Boolean	Static	Used for the `Bool` type, which is internally represented as an unboxed `Int`.
Nil	Static	Used for the `Nil` type, which is internally represented as an unboxed `Int` similar to `Bool`.
String	Static	Used for the `String` type.
Atomic	Dynamic	Used for other types that use atomic reference counting, such as `Channel` and processes.

This approach means that the following two methods compile to the same code, provided the foo method is given an owned value:

fn foo[T: ToString](value: T) {}

fn bar(value: ToString) {}

If foo is instead given e.g. an Int, a version of foo is compiled that specifically handles Int, resulting in different code.

Specialization is done in two stages: the initially generated MIR is generic. For example, drops are handled using a generic "drop" instruction that essentially acts as a placeholder to be replaced with a more specific instruction.

After generating the initial MIR and verifying it, the compiler runs the pass mir::specialize::Speciailze. This pass processes one method at a time, starting with Main.main. The pass specializes types it encounters in registers, and analyzes method calls to determine what other methods need to be processed. This is done for both static and dynamic dispatch, and only takes into account methods that are called somewhere in a program.

For dynamic dispatch, the compiler looks up the types that implement the receiving trait, then schedules the called method for all those types. This may result in the compiler processing more methods than strictly necessary, though this likely won't be a problem in practise.

Once a method is specialized, two sub passes are run over the code: mir::specialize::ExpandReference and mir::specialize::ExpandDrop. These passes look for "reference" and "drop" instructions, and replace them with their specialized counterparts. For example, for Int a "drop" translates into a no-op, while for owned values it results in an instruction that calls the dropper method.

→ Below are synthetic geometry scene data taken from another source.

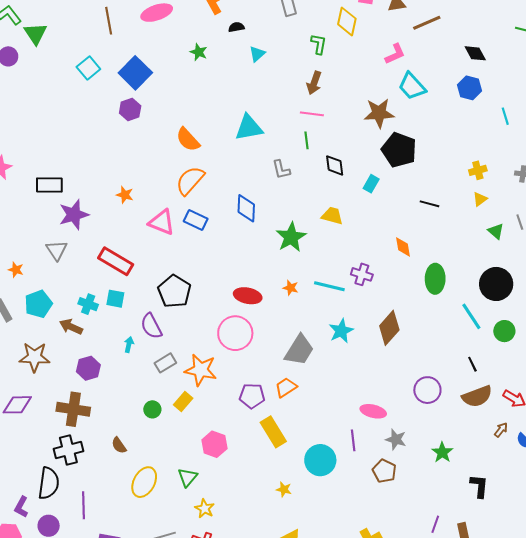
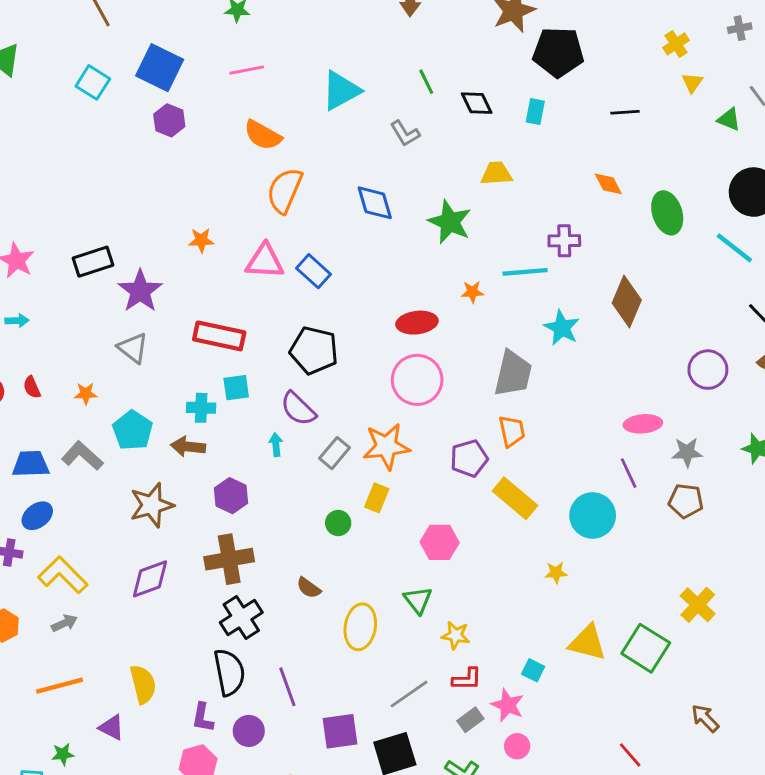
pink line: (312, 114) -> (247, 70), moved
blue rectangle: (196, 220) -> (313, 271), moved, turned 35
orange trapezoid: (286, 387) -> (512, 431), turned 130

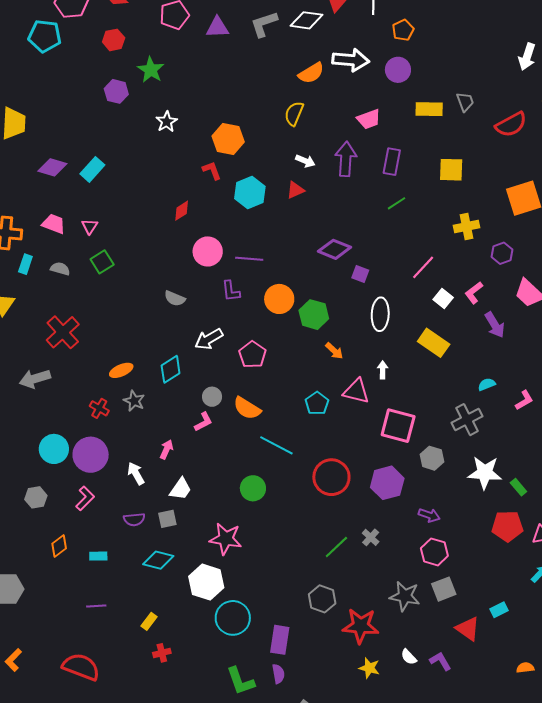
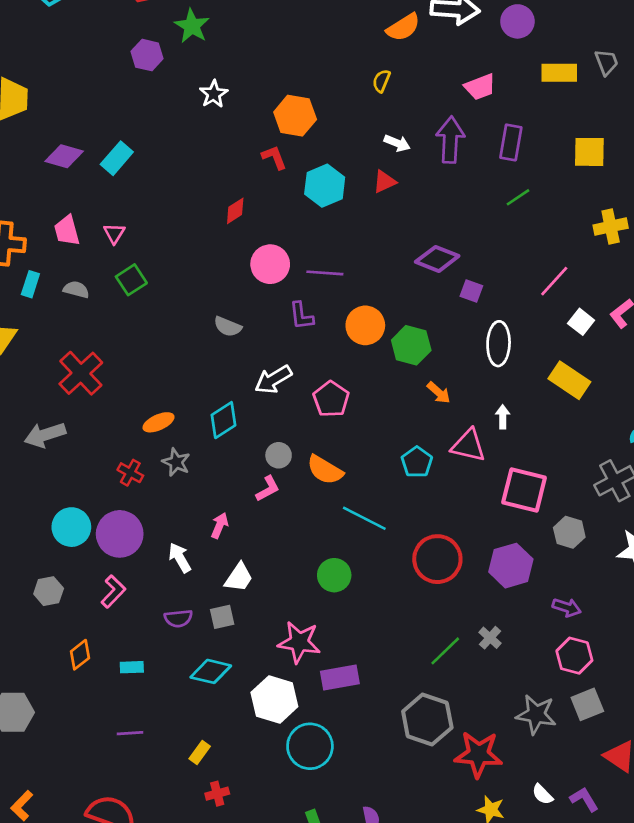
yellow semicircle: (294, 114) -> (381, 81), size x0.7
pink trapezoid: (54, 224) -> (67, 231), turned -125
gray hexagon: (322, 599) -> (427, 719), size x1.4
purple rectangle: (280, 640) -> (340, 677), moved, turned 72

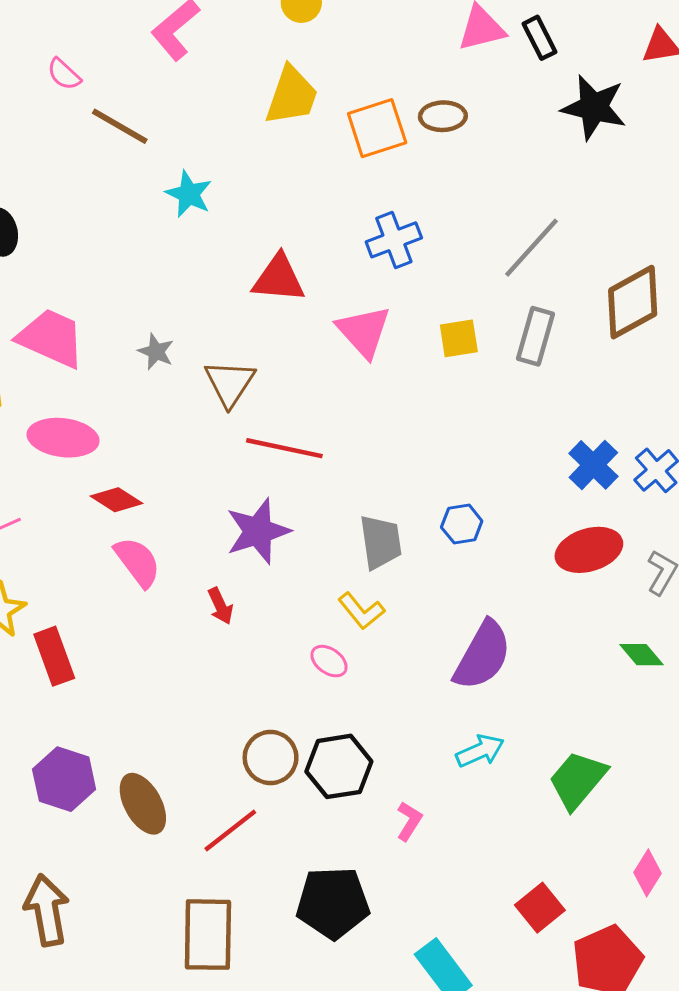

The work finishes once there are no more methods to process. Once the pass finishes, the generic code used to create the specialized types and methods is removed.

If you'd like to know more, take a look at compiler/src/mir/specialize.rs. The implementation is reasonably well documented, and may prove useful to other compiler authors looking to provide a similar implementation.

Code generation

Code generation is performed by lowering MIR into LLVM IR. This is done in a single pass over all the MIR. This IR is then optimised using LLVM, and converted into object files. These object files are then linked together using the system's linker.

Methods

As part of code generation, methods are stored in a class such that we can efficiently perform dynamic dispatch. Each class has a table for its method, with the size being a power of two. Each method is given a globally unique hash code based on its name. This means different methods with the same name share the same hash code, but this is OK because a type can only define a method with a given name once.

For each method we use the hash to calculate the ideal slot in the method table to place the method in. If a slot is already occupied we assign the method to the next available slot.

At runtime, dynamic dispatch is performed by taking the hash and hashing it into a method slot. Since method table sizes are a power of two, this is done using a bitwise AND instead of using the more expensive modulo operator. In other words, to get the slot we use the following:

slot = hash & (size - 1)

To handle conflicts we use linear probing, resulting in an efficient implementation of dynamic dispatch. For more information, refer to the article "Shenanigans With Hash Tables".